(Données de compréhension de graphiques)

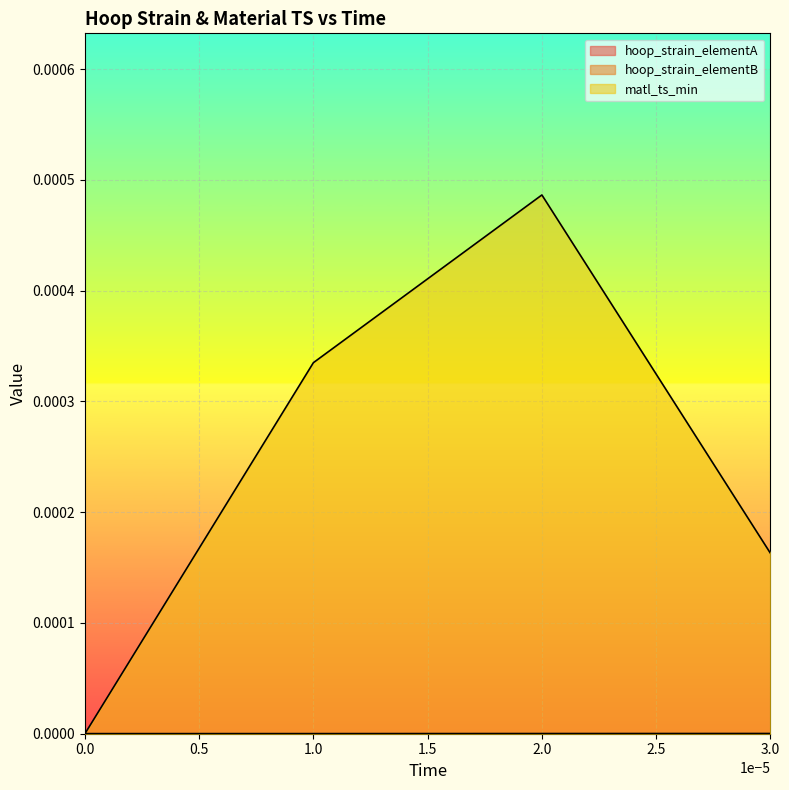

True or false: hoop_strain_elementA and matl_ts_min intersect in this chart.

False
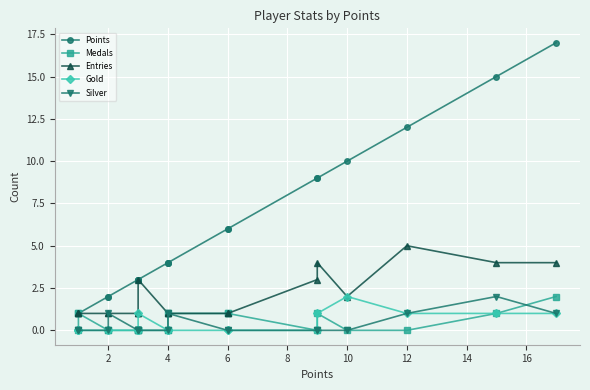

True or false: Entries and Medals cross at least once.

False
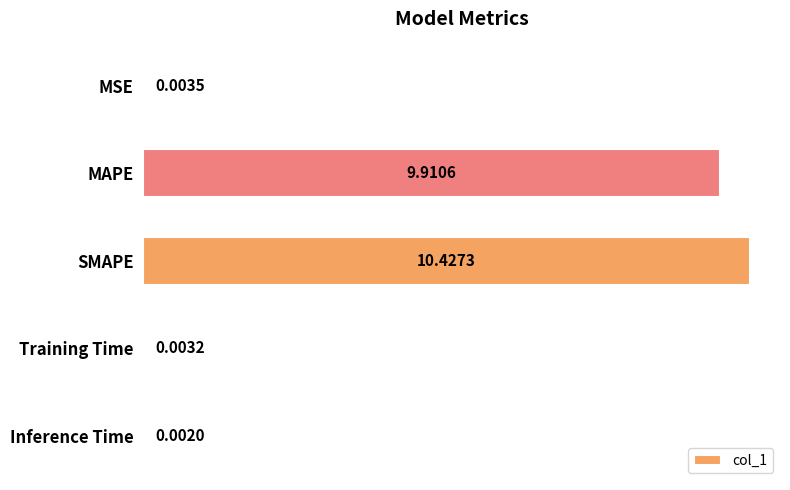

Where is the data nearest to the value 5?

MAPE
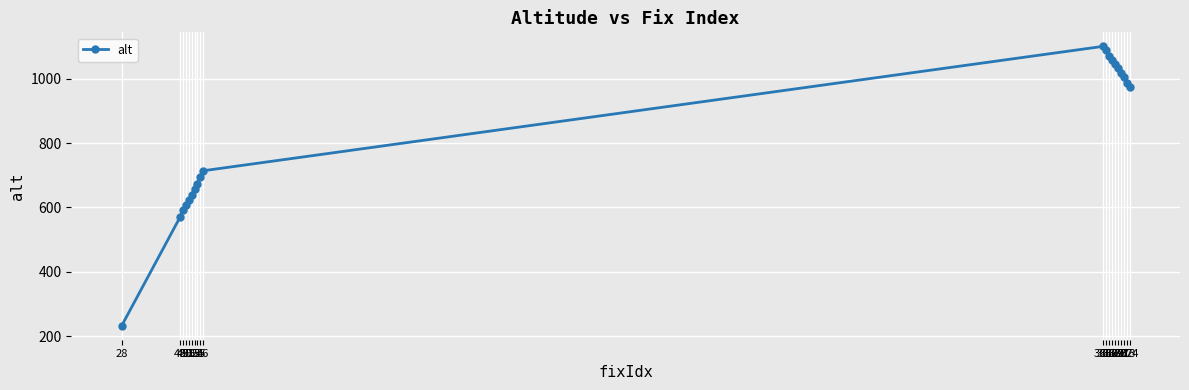

Read the value at 374, to the nearest 50.

1000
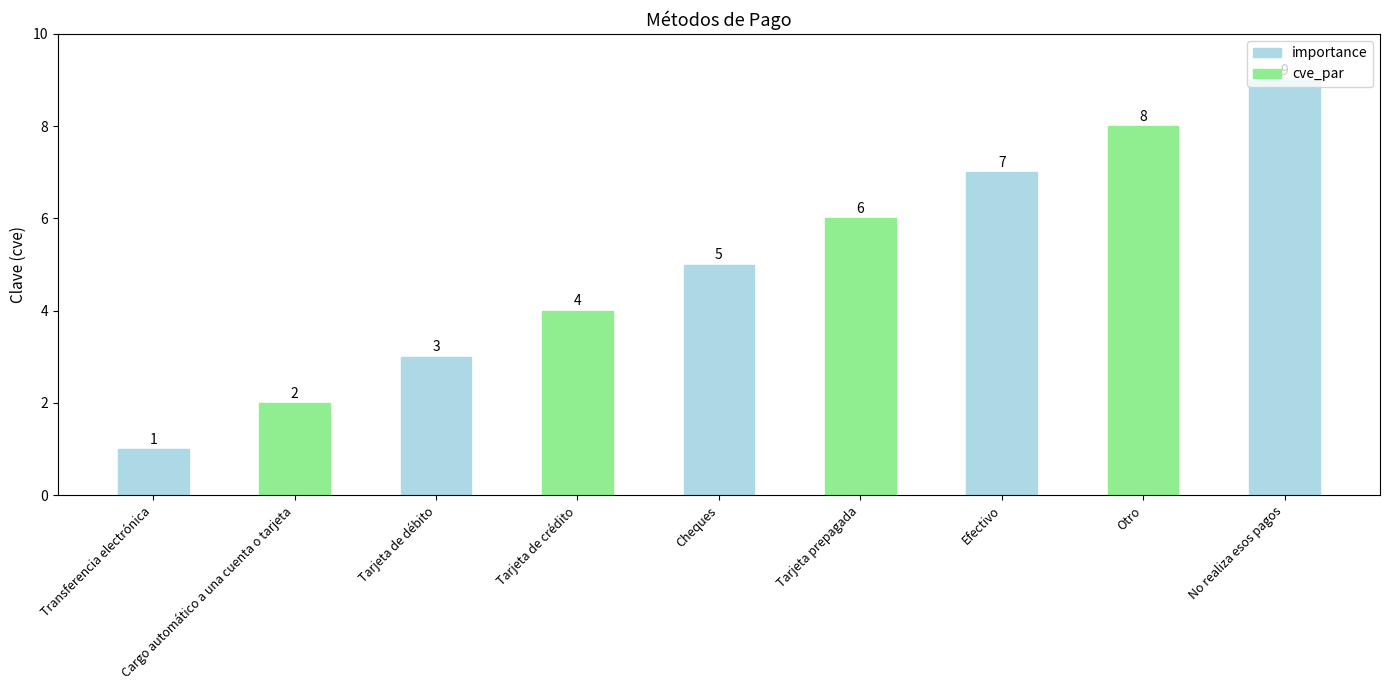

Reading left to right, what are all the values shown in this chart?

1	2	3	4	5	6	7	8	9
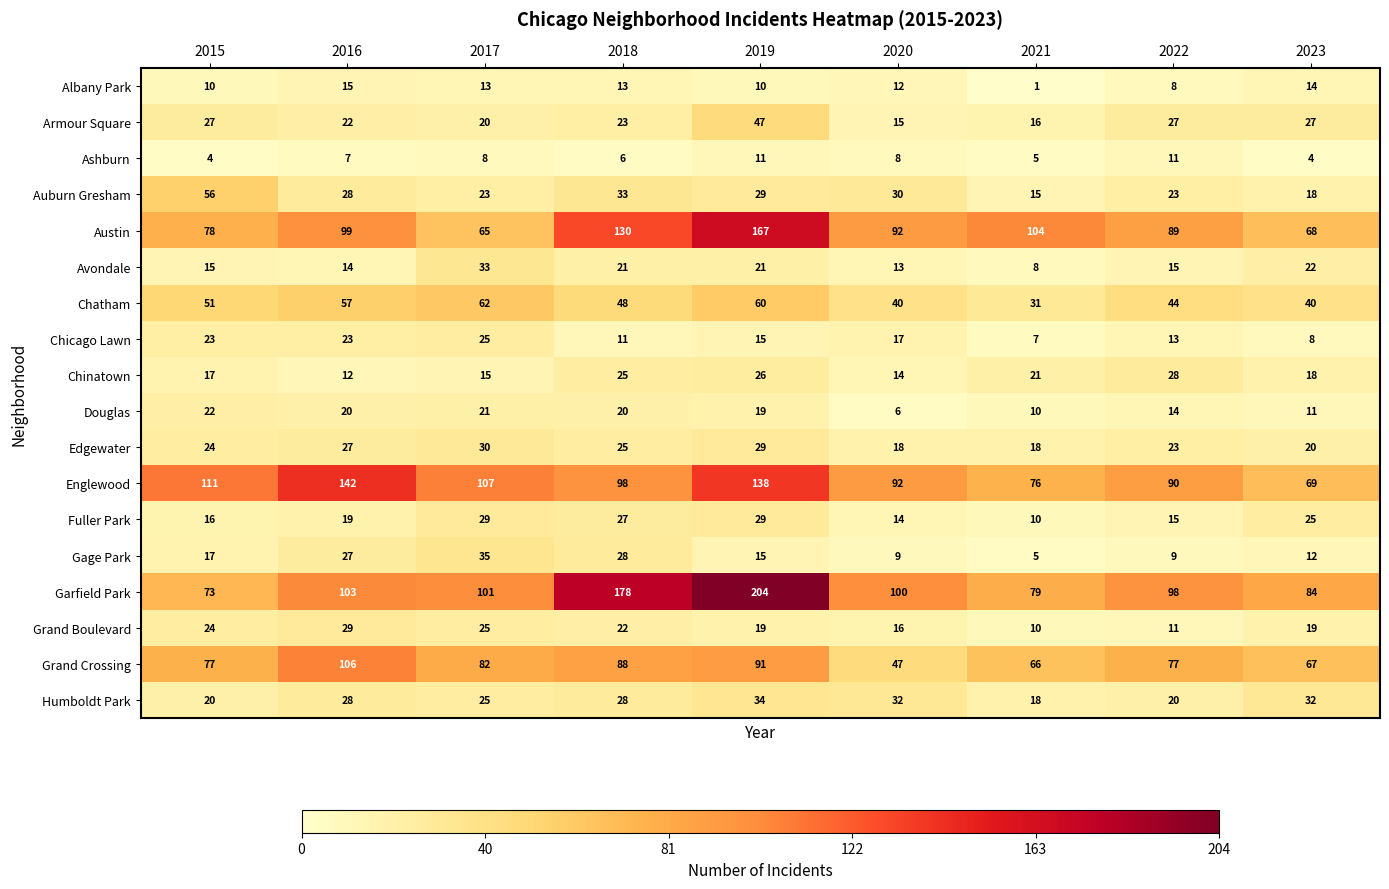

Which series has the widest spread of values?

Garfield Park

_Votre objectif_: Recopiez toutes les lignes en remplaçant « chart » par « graph », sans rien modifier d'autre, et omettez les images.

_Exercice terminé_:
True or false: hoop_strain_elementA and matl_ts_min intersect in this graph.

False

True or false: Entries and Medals cross at least once.

False

Where is the data nearest to the value 5?

MAPE

Read the value at 374, to the nearest 50.

1000

Reading left to right, what are all the values shown in this graph?

1	2	3	4	5	6	7	8	9

Which series has the widest spread of values?

Garfield Park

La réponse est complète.